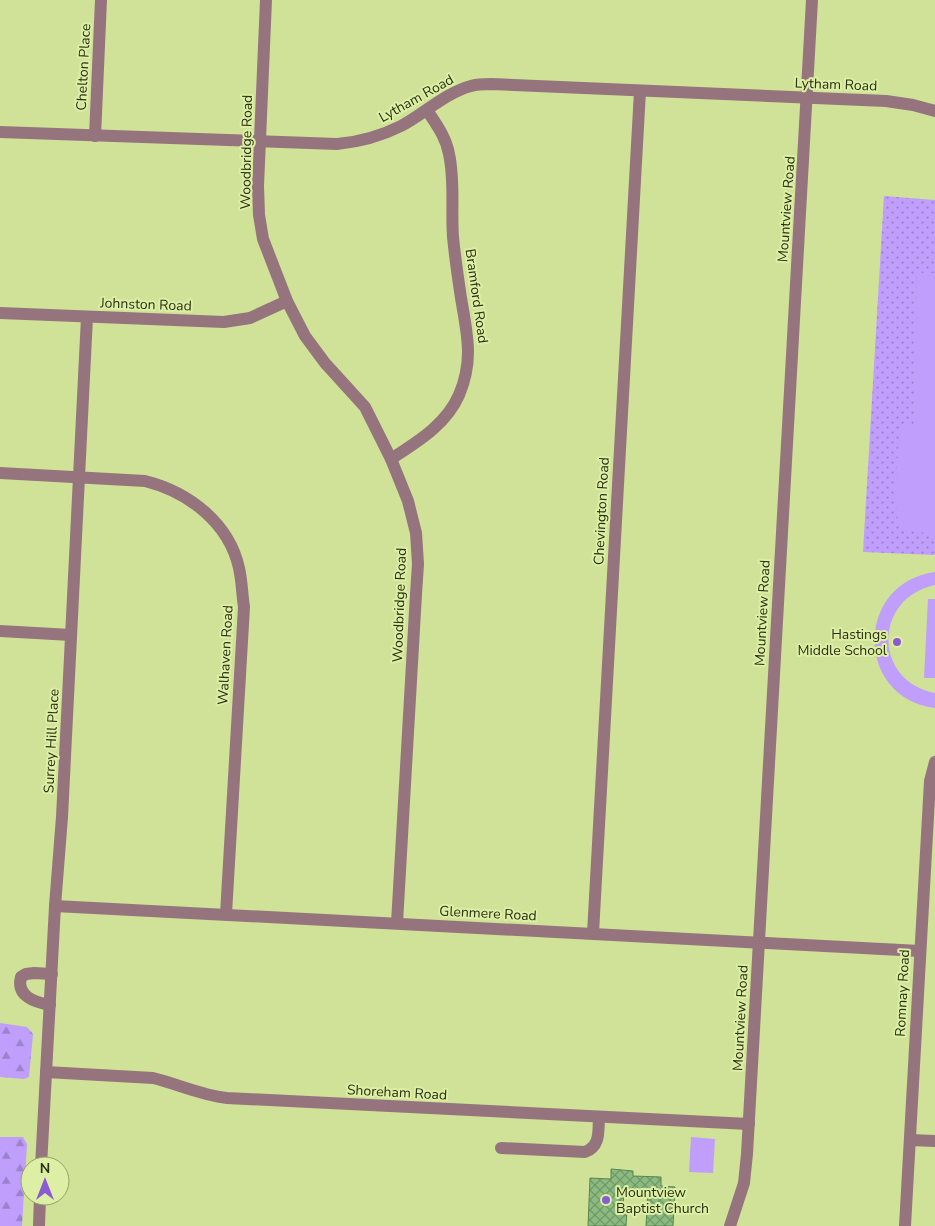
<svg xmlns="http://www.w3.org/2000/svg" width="935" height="1226" font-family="'Nunito Sans',sans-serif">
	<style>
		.green { fill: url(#green-dots) }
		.forest { fill: url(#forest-firs) }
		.pitch { fill: #c09efc }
		.building { fill: url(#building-cross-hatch); stroke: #58874e }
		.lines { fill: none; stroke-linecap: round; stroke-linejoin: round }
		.minor { stroke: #96747d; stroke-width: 12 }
		.poi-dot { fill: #8b59d2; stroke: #dcefa4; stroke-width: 2 }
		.labels { text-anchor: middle; stroke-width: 4; stroke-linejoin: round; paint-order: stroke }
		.street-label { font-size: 14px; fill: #2a3013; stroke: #dcefa4 }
		.poi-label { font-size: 14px; fill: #2a3013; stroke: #dcefa4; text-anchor: end }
	</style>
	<defs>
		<pattern id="green-dots" width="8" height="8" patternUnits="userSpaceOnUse" patternTransform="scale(1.25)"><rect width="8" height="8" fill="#c09efc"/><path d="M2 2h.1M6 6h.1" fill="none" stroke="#9c81cb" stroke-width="1.8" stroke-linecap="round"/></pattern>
		<pattern id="forest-firs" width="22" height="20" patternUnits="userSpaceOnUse" patternTransform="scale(1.25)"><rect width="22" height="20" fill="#c09efc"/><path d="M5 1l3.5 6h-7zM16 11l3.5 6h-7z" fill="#9c81cb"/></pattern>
		<pattern id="building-cross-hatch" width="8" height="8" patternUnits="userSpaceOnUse" patternTransform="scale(1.25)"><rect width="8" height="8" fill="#8bbb80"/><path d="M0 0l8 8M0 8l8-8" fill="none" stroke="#729868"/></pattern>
	</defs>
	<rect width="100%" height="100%" fill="#cfe298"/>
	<!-- green -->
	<path class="green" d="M884,196l51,4v355l-72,-3z"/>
	<!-- forest -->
	<g class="forest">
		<path d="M0,1023l27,4 6,7 -4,43 -5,2 -24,-2z"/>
		<path d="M0,1137h23l4,7 -5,82h-22z"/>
	</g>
	<!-- pitch -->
	<g class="pitch">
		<path d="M917,273h18v262l-31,-6 -6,-8 -3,-26 5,-69h15z"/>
		<path d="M935,572v13c-62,13 -62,96 0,108v15c-80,-10 -81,-125 0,-136z"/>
		<path d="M928,599h7v79h-11z"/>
		<path d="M691,1137l24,2 -2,34 -24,-1z"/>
	</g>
	<!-- building -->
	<path class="building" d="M611,1169l22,2v5l28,1v9l14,1 -2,39h-27l2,-36 -24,-1 -1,20 4,1 -1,16h-38l2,-48 21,1z"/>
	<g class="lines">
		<!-- minor -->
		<g class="minor">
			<path d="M266,0l-8,186 1,29 4,24 24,62 18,35 20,27 40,44 26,52 17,42 8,32 2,31 -2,30 -19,329"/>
			<path d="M0,132l337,12c22,-2 44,-8 64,-18 23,-12 44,-33 70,-40 6,-2 14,-2 20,-2l395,17 27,4 22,6"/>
			<path d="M95,136l6,-136"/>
			<path d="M0,313l224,9 26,-4 37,-17"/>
			<path d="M391,459c26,-17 55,-34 68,-64 15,-35 8,-61 2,-97 -3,-20 -6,-40 -8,-61 -2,-27 2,-56 -4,-83 -3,-17 -13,-30 -22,-44"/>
			<path d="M0,473l145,8c44,11 84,42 94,87 3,13 3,26 5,39l-18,307"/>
			<path d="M0,631l71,4"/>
			<path d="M55,906l865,45"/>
			<path d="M593,933l47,-842"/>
			<path d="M50,1005c-16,-3 -34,-9 -29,-28l5,-3 8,-1 18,1"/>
			<path d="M46,1072l107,6c25,6 47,17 74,20l522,26"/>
			<path d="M910,1140l25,1"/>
			<path d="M501,1148l84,4c16,-6 13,-21 14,-35"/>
			<path d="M41,1166l14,-260 7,-89 25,-500"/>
			<path d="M39,1226l1,-30"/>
			<path d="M730,1226l14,-43 3,-29 65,-1154"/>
			<path d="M905,1226l25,-445 5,-19"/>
		</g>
	</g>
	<!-- markers -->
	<g class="poi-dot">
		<circle cx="897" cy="642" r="5"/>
		<circle cx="606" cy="1200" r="5"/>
	</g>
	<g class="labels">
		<!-- street labels -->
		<g class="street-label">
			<text transform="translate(83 67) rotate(-87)" y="5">Chelton Place</text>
			<text transform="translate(836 84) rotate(2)" y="5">Lytham Road</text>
			<text transform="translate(416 98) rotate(-29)" y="5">Lytham Road</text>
			<text transform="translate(246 152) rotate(-89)" y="5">Woodbridge Road</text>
			<text transform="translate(786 209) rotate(-86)" y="5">Mountview Road</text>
			<text transform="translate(477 296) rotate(82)" y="5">Bramford Road</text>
			<text transform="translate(146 304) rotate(2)" y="5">Johnston Road</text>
			<text transform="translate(601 511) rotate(-87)" y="5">Chevington Road</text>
			<text transform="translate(399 605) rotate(-88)" y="5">Woodbridge Road</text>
			<text transform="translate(762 613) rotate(-87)" y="5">Mountview Road</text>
			<text transform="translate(225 655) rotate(-87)" y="5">Walhaven Road</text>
			<text transform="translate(51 741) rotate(-87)" y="5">Surrey Hill Place</text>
			<text transform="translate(488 913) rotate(3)" y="5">Glenmere Road</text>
			<text transform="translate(902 993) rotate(-87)" y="5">Romnay Road</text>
			<text transform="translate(740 1018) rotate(-87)" y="5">Mountview Road</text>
			<text transform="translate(397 1092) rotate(3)" y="5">Shoreham Road</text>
		</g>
		<!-- poi labels -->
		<g class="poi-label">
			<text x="887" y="639">Hastings<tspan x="887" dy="16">Middle School</tspan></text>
			<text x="616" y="1197" text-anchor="start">Mountview<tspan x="616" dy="16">Baptist Church</tspan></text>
		</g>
	</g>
	<!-- north arrow -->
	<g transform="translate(45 1181)"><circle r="24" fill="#dcefa4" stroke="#95a36a"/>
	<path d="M0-4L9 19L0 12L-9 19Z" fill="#8b59d2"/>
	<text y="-8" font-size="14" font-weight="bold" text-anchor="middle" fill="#2a3013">N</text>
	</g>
</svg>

**ASSIGNMENT**
Every record above must be copied exactly, and no picture may appear in the copy.

**RESULT OF THE TASK**
<svg xmlns="http://www.w3.org/2000/svg" width="935" height="1226" font-family="'Nunito Sans',sans-serif">
	<style>
		.green { fill: url(#green-dots) }
		.forest { fill: url(#forest-firs) }
		.pitch { fill: #c09efc }
		.building { fill: url(#building-cross-hatch); stroke: #58874e }
		.lines { fill: none; stroke-linecap: round; stroke-linejoin: round }
		.minor { stroke: #96747d; stroke-width: 12 }
		.poi-dot { fill: #8b59d2; stroke: #dcefa4; stroke-width: 2 }
		.labels { text-anchor: middle; stroke-width: 4; stroke-linejoin: round; paint-order: stroke }
		.street-label { font-size: 14px; fill: #2a3013; stroke: #dcefa4 }
		.poi-label { font-size: 14px; fill: #2a3013; stroke: #dcefa4; text-anchor: end }
	</style>
	<defs>
		<pattern id="green-dots" width="8" height="8" patternUnits="userSpaceOnUse" patternTransform="scale(1.25)"><rect width="8" height="8" fill="#c09efc"/><path d="M2 2h.1M6 6h.1" fill="none" stroke="#9c81cb" stroke-width="1.8" stroke-linecap="round"/></pattern>
		<pattern id="forest-firs" width="22" height="20" patternUnits="userSpaceOnUse" patternTransform="scale(1.25)"><rect width="22" height="20" fill="#c09efc"/><path d="M5 1l3.5 6h-7zM16 11l3.5 6h-7z" fill="#9c81cb"/></pattern>
		<pattern id="building-cross-hatch" width="8" height="8" patternUnits="userSpaceOnUse" patternTransform="scale(1.25)"><rect width="8" height="8" fill="#8bbb80"/><path d="M0 0l8 8M0 8l8-8" fill="none" stroke="#729868"/></pattern>
	</defs>
	<rect width="100%" height="100%" fill="#cfe298"/>
	<!-- green -->
	<path class="green" d="M884,196l51,4v355l-72,-3z"/>
	<!-- forest -->
	<g class="forest">
		<path d="M0,1023l27,4 6,7 -4,43 -5,2 -24,-2z"/>
		<path d="M0,1137h23l4,7 -5,82h-22z"/>
	</g>
	<!-- pitch -->
	<g class="pitch">
		<path d="M917,273h18v262l-31,-6 -6,-8 -3,-26 5,-69h15z"/>
		<path d="M935,572v13c-62,13 -62,96 0,108v15c-80,-10 -81,-125 0,-136z"/>
		<path d="M928,599h7v79h-11z"/>
		<path d="M691,1137l24,2 -2,34 -24,-1z"/>
	</g>
	<!-- building -->
	<path class="building" d="M611,1169l22,2v5l28,1v9l14,1 -2,39h-27l2,-36 -24,-1 -1,20 4,1 -1,16h-38l2,-48 21,1z"/>
	<g class="lines">
		<!-- minor -->
		<g class="minor">
			<path d="M266,0l-8,186 1,29 4,24 24,62 18,35 20,27 40,44 26,52 17,42 8,32 2,31 -2,30 -19,329"/>
			<path d="M0,132l337,12c22,-2 44,-8 64,-18 23,-12 44,-33 70,-40 6,-2 14,-2 20,-2l395,17 27,4 22,6"/>
			<path d="M95,136l6,-136"/>
			<path d="M0,313l224,9 26,-4 37,-17"/>
			<path d="M391,459c26,-17 55,-34 68,-64 15,-35 8,-61 2,-97 -3,-20 -6,-40 -8,-61 -2,-27 2,-56 -4,-83 -3,-17 -13,-30 -22,-44"/>
			<path d="M0,473l145,8c44,11 84,42 94,87 3,13 3,26 5,39l-18,307"/>
			<path d="M0,631l71,4"/>
			<path d="M55,906l865,45"/>
			<path d="M593,933l47,-842"/>
			<path d="M50,1005c-16,-3 -34,-9 -29,-28l5,-3 8,-1 18,1"/>
			<path d="M46,1072l107,6c25,6 47,17 74,20l522,26"/>
			<path d="M910,1140l25,1"/>
			<path d="M501,1148l84,4c16,-6 13,-21 14,-35"/>
			<path d="M41,1166l14,-260 7,-89 25,-500"/>
			<path d="M39,1226l1,-30"/>
			<path d="M730,1226l14,-43 3,-29 65,-1154"/>
			<path d="M905,1226l25,-445 5,-19"/>
		</g>
	</g>
	<!-- markers -->
	<g class="poi-dot">
		<circle cx="897" cy="642" r="5"/>
		<circle cx="606" cy="1200" r="5"/>
	</g>
	<g class="labels">
		<!-- street labels -->
		<g class="street-label">
			<text transform="translate(83 67) rotate(-87)" y="5">Chelton Place</text>
			<text transform="translate(836 84) rotate(2)" y="5">Lytham Road</text>
			<text transform="translate(416 98) rotate(-29)" y="5">Lytham Road</text>
			<text transform="translate(246 152) rotate(-89)" y="5">Woodbridge Road</text>
			<text transform="translate(786 209) rotate(-86)" y="5">Mountview Road</text>
			<text transform="translate(477 296) rotate(82)" y="5">Bramford Road</text>
			<text transform="translate(146 304) rotate(2)" y="5">Johnston Road</text>
			<text transform="translate(601 511) rotate(-87)" y="5">Chevington Road</text>
			<text transform="translate(399 605) rotate(-88)" y="5">Woodbridge Road</text>
			<text transform="translate(762 613) rotate(-87)" y="5">Mountview Road</text>
			<text transform="translate(225 655) rotate(-87)" y="5">Walhaven Road</text>
			<text transform="translate(51 741) rotate(-87)" y="5">Surrey Hill Place</text>
			<text transform="translate(488 913) rotate(3)" y="5">Glenmere Road</text>
			<text transform="translate(902 993) rotate(-87)" y="5">Romnay Road</text>
			<text transform="translate(740 1018) rotate(-87)" y="5">Mountview Road</text>
			<text transform="translate(397 1092) rotate(3)" y="5">Shoreham Road</text>
		</g>
		<!-- poi labels -->
		<g class="poi-label">
			<text x="887" y="639">Hastings<tspan x="887" dy="16">Middle School</tspan></text>
			<text x="616" y="1197" text-anchor="start">Mountview<tspan x="616" dy="16">Baptist Church</tspan></text>
		</g>
	</g>
	<!-- north arrow -->
	<g transform="translate(45 1181)"><circle r="24" fill="#dcefa4" stroke="#95a36a"/>
	<path d="M0-4L9 19L0 12L-9 19Z" fill="#8b59d2"/>
	<text y="-8" font-size="14" font-weight="bold" text-anchor="middle" fill="#2a3013">N</text>
	</g>
</svg>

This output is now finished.